Cape-weed and PC are not the only invasive species that, no doubt, have a huge seed-store in the soil.

           

            The rain’s timing seems to have triggered the flowering of another lemon-yellow plant, Velleia paradoxa. This little native, about ankle height, is a grassland plant and a remnant of the time when Mt Rogers was a woody grassland before the sheep-grazing decades. It also responded some years ago as a swathe of plants after a small burn. Chrysocephalum apiculatum is more often called Yellow Buttons and has clustered-heads of tiny daisy-flowers on silvery-green or green foliage. They can grow up to 60 cm tall and make excellent, long-flowering ground-covers.

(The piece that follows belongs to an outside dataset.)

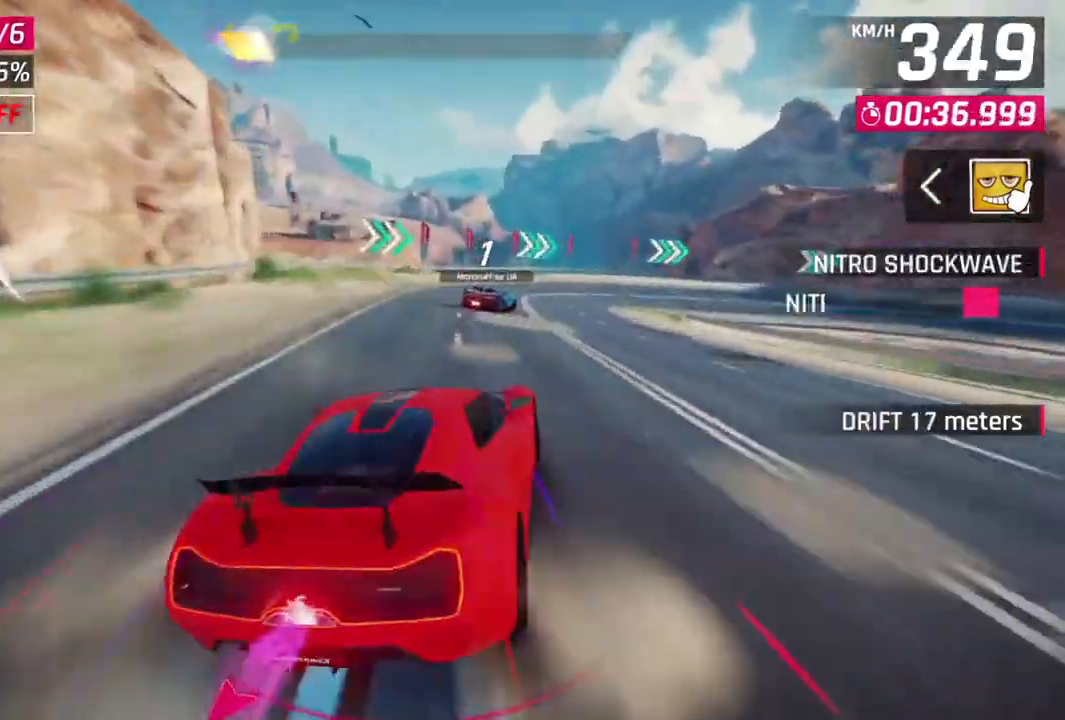
{"buttons": ["L3"], "left_stick": "right", "events": [[433, "L3", "down"], [433, "left_stick", "right"]]}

            The ACT’s floral emblem is the Royal Bluebell but it’s found at higher altitudes. Here we’re enjoying the sheer tenacity of Common bluebells Wahlenbergia communis and W. stricta. They seem to thrive in the harshest of dry places and cheer us up on many nature strips around Canberra. On Mt Rogers they were one of the first species to grow back after the burn in January this year and seeds also seem to germinate quickly after a fire-event. One ants nest had a blue ring of these plants round it a few years ago suggesting that ants eat at least part of the seeds or take them towards their nests.

            With better spring rain the grasses have grown taller than last year. There are one or two native grasses flowering now amongst many introduced species. Perhaps the most feathery is a Spear grass, an Austrostipa species. Are they called spear grasses because the long awns help the seeds “wriggle” their way into socks, fur or laces?

            Whilst weeding we saw a 20 cm Skink but too fleetingly to see which species it might have been. It disappeared into the remains of an old stump, illustrating the value of having old timber in the bush as habitat and shelter for a wide range of native species. A Dragon lizard was on the path yesterday. It was brownish but Ros Bennett suggests these animals can vary their colour according to their “emotional state” as well as the temperature! You’ve probably seen them warming up on rocks and stumps but they also choose roads for this sun-baking. They feed on moths, grasshoppers, beetles, other invertebrates, fruits, berries and plant material. Apparently the spines around their necks are quite prickly but they’re unrelated to the Frilled-necked Lizards of Northern Australia.

            If the skink was a reward for our labours another was seeing a pair of Superb Parrots fly quickly through the area. There have been reports of them around Mt Rogers and elsewhere in the northern ACT but only time will tell if there’s enough food for the later arrivals to spend time with us in any numbers this summer. They used to be called Green leeks, perhaps because of their colour but it’s the males’ yellow ‘faces’ that are noticeable, especially in sunlight.